Problem: The answer is a single figure: how many lines below contain the word "index".

Recorded data:
Segment Open
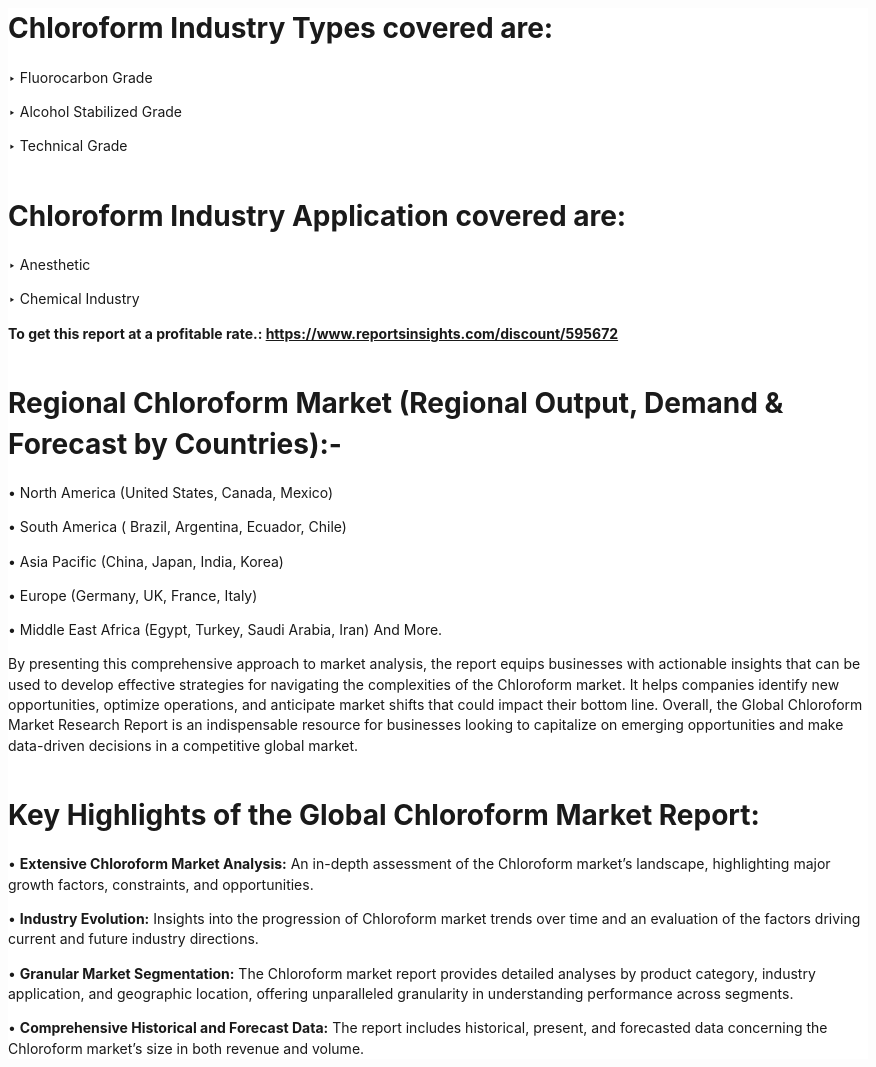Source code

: # <strong>Chloroform Industry Types covered are:</strong>

‣ Fluorocarbon Grade

‣ Alcohol Stabilized Grade

‣ Technical Grade

# <strong>Chloroform Industry Application covered are:</strong>

‣ Anesthetic

‣  Chemical Industry

<strong>To get this report at a profitable rate.: <a href=https://www.reportsinsights.com/discount/595672>https://www.reportsinsights.com/discount/595672</a></strong></font>

# <strong>Regional Chloroform Market (Regional Output, Demand &amp; Forecast by Countries):-</strong>

• North America (United States, Canada, Mexico)

• South America ( Brazil, Argentina, Ecuador, Chile)

• Asia Pacific (China, Japan, India, Korea)

• Europe (Germany, UK, France, Italy)

• Middle East Africa (Egypt, Turkey, Saudi Arabia, Iran) And More.

By presenting this comprehensive approach to market analysis, the report equips businesses with actionable insights that can be used to develop effective strategies for navigating the complexities of the Chloroform market. It helps companies identify new opportunities, optimize operations, and anticipate market shifts that could impact their bottom line. Overall, the Global Chloroform Market Research Report is an indispensable resource for businesses looking to capitalize on emerging opportunities and make data-driven decisions in a competitive global market.

# <strong>Key Highlights of the Global Chloroform Market Report:</strong>

• <strong>Extensive Chloroform Market Analysis:</strong> An in-depth assessment of the Chloroform market’s landscape, highlighting major growth factors, constraints, and opportunities.

• <strong>Industry Evolution:</strong> Insights into the progression of Chloroform market trends over time and an evaluation of the factors driving current and future industry directions.

• <strong>Granular Market Segmentation:</strong> The Chloroform market report provides detailed analyses by product category, industry application, and geographic location, offering unparalleled granularity in understanding performance across segments.

• <strong>Comprehensive Historical and Forecast Data:</strong> The report includes historical, present, and forecasted data concerning the Chloroform market’s size in both revenue and volume.
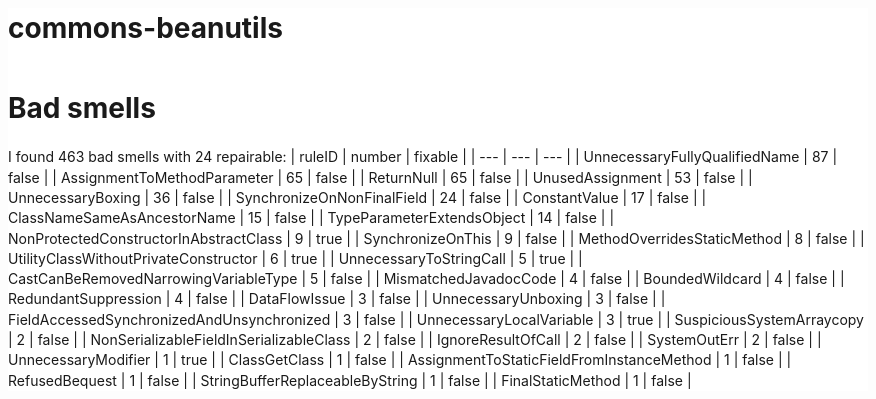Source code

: # commons-beanutils 
 
# Bad smells
I found 463 bad smells with 24 repairable:
| ruleID | number | fixable |
| --- | --- | --- |
| UnnecessaryFullyQualifiedName | 87 | false |
| AssignmentToMethodParameter | 65 | false |
| ReturnNull | 65 | false |
| UnusedAssignment | 53 | false |
| UnnecessaryBoxing | 36 | false |
| SynchronizeOnNonFinalField | 24 | false |
| ConstantValue | 17 | false |
| ClassNameSameAsAncestorName | 15 | false |
| TypeParameterExtendsObject | 14 | false |
| NonProtectedConstructorInAbstractClass | 9 | true |
| SynchronizeOnThis | 9 | false |
| MethodOverridesStaticMethod | 8 | false |
| UtilityClassWithoutPrivateConstructor | 6 | true |
| UnnecessaryToStringCall | 5 | true |
| CastCanBeRemovedNarrowingVariableType | 5 | false |
| MismatchedJavadocCode | 4 | false |
| BoundedWildcard | 4 | false |
| RedundantSuppression | 4 | false |
| DataFlowIssue | 3 | false |
| UnnecessaryUnboxing | 3 | false |
| FieldAccessedSynchronizedAndUnsynchronized | 3 | false |
| UnnecessaryLocalVariable | 3 | true |
| SuspiciousSystemArraycopy | 2 | false |
| NonSerializableFieldInSerializableClass | 2 | false |
| IgnoreResultOfCall | 2 | false |
| SystemOutErr | 2 | false |
| UnnecessaryModifier | 1 | true |
| ClassGetClass | 1 | false |
| AssignmentToStaticFieldFromInstanceMethod | 1 | false |
| RefusedBequest | 1 | false |
| StringBufferReplaceableByString | 1 | false |
| FinalStaticMethod | 1 | false |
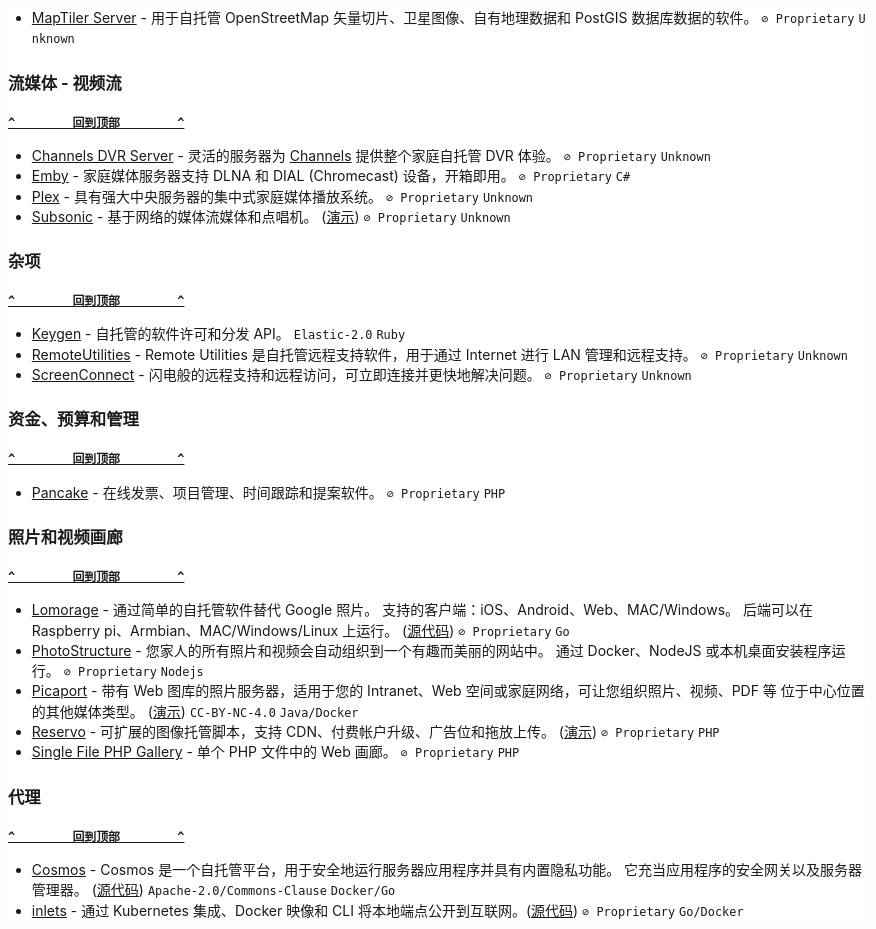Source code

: - [MapTiler Server](https://www.maptiler.com/server/) - 用于自托管 OpenStreetMap 矢量切片、卫星图像、自有地理数据和 PostGIS 数据库数据的软件。 `⊘ Proprietary` `Unknown`


### 流媒体 - 视频流

**[`^        回到顶部        ^`](#awesome-selfhosted-chinese---非自由软件)**

- [Channels DVR Server](https://getchannels.com/dvr-server/) - 灵活的服务器为 [Channels](https://getchannels.com) 提供整个家庭自托管 DVR 体验。 `⊘ Proprietary` `Unknown`
- [Emby](https://emby.media/) - 家庭媒体服务器支持 DLNA 和 DIAL (Chromecast) 设备，开箱即用。 `⊘ Proprietary` `C#`
- [Plex](https://www.plex.tv/) - 具有强大中央服务器的集中式家庭媒体播放系统。 `⊘ Proprietary` `Unknown`
- [Subsonic](http://www.subsonic.org/pages/index.jsp) - 基于网络的媒体流媒体和点唱机。 ([演示](http://demo.subsonic.org/j_acegi_security_check?j_username=guest4&j_password=guest&_acegi_security_remember_me=check)) `⊘ Proprietary` `Unknown`


### 杂项

**[`^        回到顶部        ^`](#awesome-selfhosted-chinese---非自由软件)**

- [Keygen](https://github.com/keygen-sh/keygen-api) - 自托管的软件许可和分发 API。 `Elastic-2.0` `Ruby`
- [RemoteUtilities](https://www.remoteutilities.com/) - Remote Utilities 是自托管远程支持软件，用于通过 Internet 进行 LAN 管理和远程支持。 `⊘ Proprietary` `Unknown`
- [ScreenConnect](https://www.connectwise.com/platform/unified-management/control) - 闪电般的远程支持和远程访问，可立即连接并更快地解决问题。 `⊘ Proprietary` `Unknown`


### 资金、预算和管理

**[`^        回到顶部        ^`](#awesome-selfhosted-chinese---非自由软件)**

- [Pancake](https://www.pancakeapp.com/) - 在线发票、项目管理、时间跟踪和提案软件。 `⊘ Proprietary` `PHP`


### 照片和视频画廊

**[`^        回到顶部        ^`](#awesome-selfhosted-chinese---非自由软件)**

- [Lomorage](https://lomorage.com/) - 通过简单的自托管软件替代 Google 照片。 支持的客户端：iOS、Android、Web、MAC/Windows。 后端可以在Raspberry pi、Armbian、MAC/Windows/Linux 上运行。 ([源代码](https://github.com/lomorage/homepage)) `⊘ Proprietary` `Go`
- [PhotoStructure](https://photostructure.com/) - 您家人的所有照片和视频会自动组织到一个有趣而美丽的网站中。 通过 Docker、NodeJS 或本机桌面安装程序运行。 `⊘ Proprietary` `Nodejs`
- [Picaport](https://www.picapport.de/en/index.php) - 带有 Web 图库的照片服务器，适用于您的 Intranet、Web 空间或家庭网络，可让您组织照片、视频、PDF 等 位于中心位置的其他媒体类型。 ([演示](https://en.onlinedemo.picapport.de/)) `CC-BY-NC-4.0` `Java/Docker`
- [Reservo](https://reservo.co) - 可扩展的图像托管脚本，支持 CDN、付费帐户升级、广告位和拖放上传。 ([演示](https://demo.reservo.co/)) `⊘ Proprietary` `PHP`
- [Single File PHP Gallery](http://sye.dk/sfpg/) - 单个 PHP 文件中的 Web 画廊。 `⊘ Proprietary` `PHP`


### 代理

**[`^        回到顶部        ^`](#awesome-selfhosted-chinese---非自由软件)**

- [Cosmos](https://cosmos-cloud.io/) - Cosmos 是一个自托管平台，用于安全地运行服务器应用程序并具有内置隐私功能。 它充当应用程序的安全网关以及服务器管理器。 ([源代码](https://github.com/azukaar/cosmos-Server)) `Apache-2.0/Commons-Clause` `Docker/Go`
- [inlets](https://inlets.dev/) - 通过 Kubernetes 集成、Docker 映像和 CLI 将本地端点公开到互联网。([源代码](https://github.com/inlets/inlets-pro)) `⊘ Proprietary` `Go/Docker`
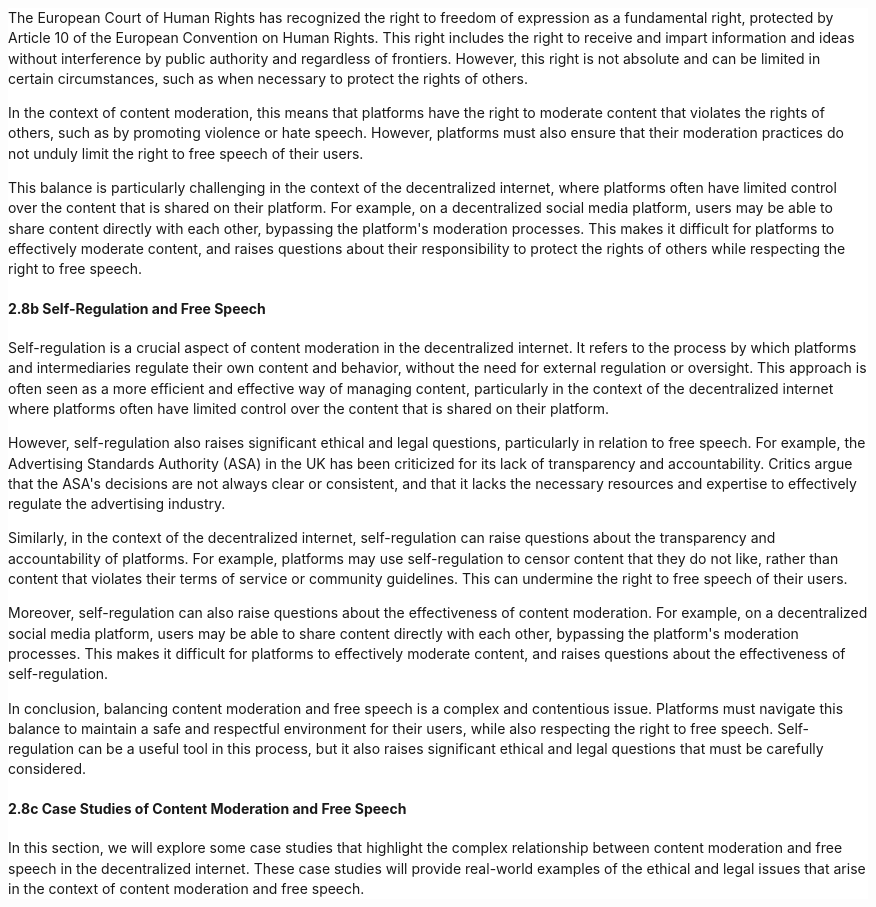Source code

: The European Court of Human Rights has recognized the right to freedom of expression as a fundamental right, protected by Article 10 of the European Convention on Human Rights. This right includes the right to receive and impart information and ideas without interference by public authority and regardless of frontiers. However, this right is not absolute and can be limited in certain circumstances, such as when necessary to protect the rights of others.

In the context of content moderation, this means that platforms have the right to moderate content that violates the rights of others, such as by promoting violence or hate speech. However, platforms must also ensure that their moderation practices do not unduly limit the right to free speech of their users.

This balance is particularly challenging in the context of the decentralized internet, where platforms often have limited control over the content that is shared on their platform. For example, on a decentralized social media platform, users may be able to share content directly with each other, bypassing the platform's moderation processes. This makes it difficult for platforms to effectively moderate content, and raises questions about their responsibility to protect the rights of others while respecting the right to free speech.

#### 2.8b Self-Regulation and Free Speech

Self-regulation is a crucial aspect of content moderation in the decentralized internet. It refers to the process by which platforms and intermediaries regulate their own content and behavior, without the need for external regulation or oversight. This approach is often seen as a more efficient and effective way of managing content, particularly in the context of the decentralized internet where platforms often have limited control over the content that is shared on their platform.

However, self-regulation also raises significant ethical and legal questions, particularly in relation to free speech. For example, the Advertising Standards Authority (ASA) in the UK has been criticized for its lack of transparency and accountability. Critics argue that the ASA's decisions are not always clear or consistent, and that it lacks the necessary resources and expertise to effectively regulate the advertising industry.

Similarly, in the context of the decentralized internet, self-regulation can raise questions about the transparency and accountability of platforms. For example, platforms may use self-regulation to censor content that they do not like, rather than content that violates their terms of service or community guidelines. This can undermine the right to free speech of their users.

Moreover, self-regulation can also raise questions about the effectiveness of content moderation. For example, on a decentralized social media platform, users may be able to share content directly with each other, bypassing the platform's moderation processes. This makes it difficult for platforms to effectively moderate content, and raises questions about the effectiveness of self-regulation.

In conclusion, balancing content moderation and free speech is a complex and contentious issue. Platforms must navigate this balance to maintain a safe and respectful environment for their users, while also respecting the right to free speech. Self-regulation can be a useful tool in this process, but it also raises significant ethical and legal questions that must be carefully considered.

#### 2.8c Case Studies of Content Moderation and Free Speech

In this section, we will explore some case studies that highlight the complex relationship between content moderation and free speech in the decentralized internet. These case studies will provide real-world examples of the ethical and legal issues that arise in the context of content moderation and free speech.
Segment Closed
Written solution: 2